▶ _WHAT IS REQUIRED_
Reproduce every line of the records below verbatim, without changing a character.

▶ _PROVIDED RECORDS_
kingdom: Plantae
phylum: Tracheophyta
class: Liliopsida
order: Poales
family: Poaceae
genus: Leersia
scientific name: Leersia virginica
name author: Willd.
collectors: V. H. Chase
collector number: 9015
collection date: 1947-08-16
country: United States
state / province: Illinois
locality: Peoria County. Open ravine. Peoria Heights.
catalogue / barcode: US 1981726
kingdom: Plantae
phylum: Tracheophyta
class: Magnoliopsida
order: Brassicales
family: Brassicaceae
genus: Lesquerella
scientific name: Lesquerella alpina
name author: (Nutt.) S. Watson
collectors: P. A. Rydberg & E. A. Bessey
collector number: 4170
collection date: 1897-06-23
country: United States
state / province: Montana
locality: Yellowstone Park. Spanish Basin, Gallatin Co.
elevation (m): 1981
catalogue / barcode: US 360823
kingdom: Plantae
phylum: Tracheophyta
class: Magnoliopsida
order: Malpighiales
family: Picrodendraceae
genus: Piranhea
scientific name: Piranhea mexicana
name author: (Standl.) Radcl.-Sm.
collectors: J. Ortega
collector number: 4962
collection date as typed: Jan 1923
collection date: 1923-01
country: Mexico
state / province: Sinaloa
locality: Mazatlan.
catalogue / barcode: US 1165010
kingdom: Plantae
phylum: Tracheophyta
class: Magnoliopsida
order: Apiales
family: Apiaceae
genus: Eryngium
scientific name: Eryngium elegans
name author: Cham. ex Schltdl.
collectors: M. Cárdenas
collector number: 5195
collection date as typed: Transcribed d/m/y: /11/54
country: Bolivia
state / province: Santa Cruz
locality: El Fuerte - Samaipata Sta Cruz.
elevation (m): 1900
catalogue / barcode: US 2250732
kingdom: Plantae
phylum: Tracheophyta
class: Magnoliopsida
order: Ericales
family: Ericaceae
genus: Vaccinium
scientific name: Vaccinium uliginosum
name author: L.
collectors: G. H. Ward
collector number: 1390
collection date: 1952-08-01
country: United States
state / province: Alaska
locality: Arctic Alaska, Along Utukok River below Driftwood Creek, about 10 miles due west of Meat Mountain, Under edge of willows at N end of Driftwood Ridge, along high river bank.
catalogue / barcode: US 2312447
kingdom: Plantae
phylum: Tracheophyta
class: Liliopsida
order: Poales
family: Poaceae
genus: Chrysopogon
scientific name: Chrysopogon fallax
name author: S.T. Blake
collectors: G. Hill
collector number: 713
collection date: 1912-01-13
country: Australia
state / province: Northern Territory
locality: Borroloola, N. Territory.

▶ _FINAL RESULT_
kingdom: Plantae
phylum: Tracheophyta
class: Liliopsida
order: Poales
family: Poaceae
genus: Leersia
scientific name: Leersia virginica
name author: Willd.
collectors: V. H. Chase
collector number: 9015
collection date: 1947-08-16
country: United States
state / province: Illinois
locality: Peoria County. Open ravine. Peoria Heights.
catalogue / barcode: US 1981726
kingdom: Plantae
phylum: Tracheophyta
class: Magnoliopsida
order: Brassicales
family: Brassicaceae
genus: Lesquerella
scientific name: Lesquerella alpina
name author: (Nutt.) S. Watson
collectors: P. A. Rydberg & E. A. Bessey
collector number: 4170
collection date: 1897-06-23
country: United States
state / province: Montana
locality: Yellowstone Park. Spanish Basin, Gallatin Co.
elevation (m): 1981
catalogue / barcode: US 360823
kingdom: Plantae
phylum: Tracheophyta
class: Magnoliopsida
order: Malpighiales
family: Picrodendraceae
genus: Piranhea
scientific name: Piranhea mexicana
name author: (Standl.) Radcl.-Sm.
collectors: J. Ortega
collector number: 4962
collection date as typed: Jan 1923
collection date: 1923-01
country: Mexico
state / province: Sinaloa
locality: Mazatlan.
catalogue / barcode: US 1165010
kingdom: Plantae
phylum: Tracheophyta
class: Magnoliopsida
order: Apiales
family: Apiaceae
genus: Eryngium
scientific name: Eryngium elegans
name author: Cham. ex Schltdl.
collectors: M. Cárdenas
collector number: 5195
collection date as typed: Transcribed d/m/y: /11/54
country: Bolivia
state / province: Santa Cruz
locality: El Fuerte - Samaipata Sta Cruz.
elevation (m): 1900
catalogue / barcode: US 2250732
kingdom: Plantae
phylum: Tracheophyta
class: Magnoliopsida
order: Ericales
family: Ericaceae
genus: Vaccinium
scientific name: Vaccinium uliginosum
name author: L.
collectors: G. H. Ward
collector number: 1390
collection date: 1952-08-01
country: United States
state / province: Alaska
locality: Arctic Alaska, Along Utukok River below Driftwood Creek, about 10 miles due west of Meat Mountain, Under edge of willows at N end of Driftwood Ridge, along high river bank.
catalogue / barcode: US 2312447
kingdom: Plantae
phylum: Tracheophyta
class: Liliopsida
order: Poales
family: Poaceae
genus: Chrysopogon
scientific name: Chrysopogon fallax
name author: S.T. Blake
collectors: G. Hill
collector number: 713
collection date: 1912-01-13
country: Australia
state / province: Northern Territory
locality: Borroloola, N. Territory.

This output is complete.